Supplied entries:
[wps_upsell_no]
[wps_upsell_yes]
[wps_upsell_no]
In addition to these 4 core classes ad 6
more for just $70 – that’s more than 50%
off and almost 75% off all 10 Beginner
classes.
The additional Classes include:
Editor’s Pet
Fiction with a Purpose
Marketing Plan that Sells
==
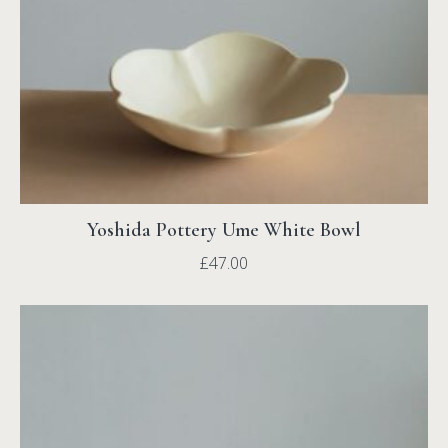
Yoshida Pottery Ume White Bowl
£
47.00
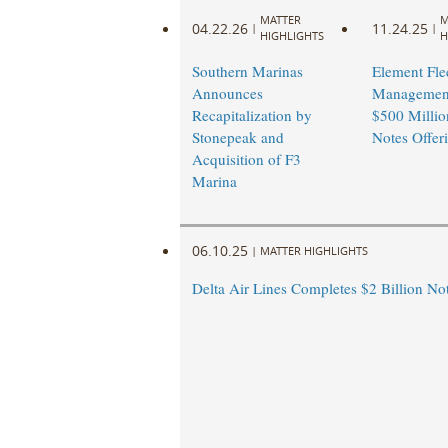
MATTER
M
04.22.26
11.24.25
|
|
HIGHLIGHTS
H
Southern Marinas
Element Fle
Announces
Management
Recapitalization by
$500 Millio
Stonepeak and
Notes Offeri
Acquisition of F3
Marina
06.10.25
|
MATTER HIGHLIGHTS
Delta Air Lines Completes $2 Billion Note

Work to be completed: Reproduce the lines of the entries above from the one with "more for just $70 – that’s more than 50%" to the one with "Marketing Plan that Sells", both included, exactly and without any other line.

Exercise solution:
more for just $70 – that’s more than 50%
off and almost 75% off all 10 Beginner
classes.
The additional Classes include:
Editor’s Pet
Fiction with a Purpose
Marketing Plan that Sells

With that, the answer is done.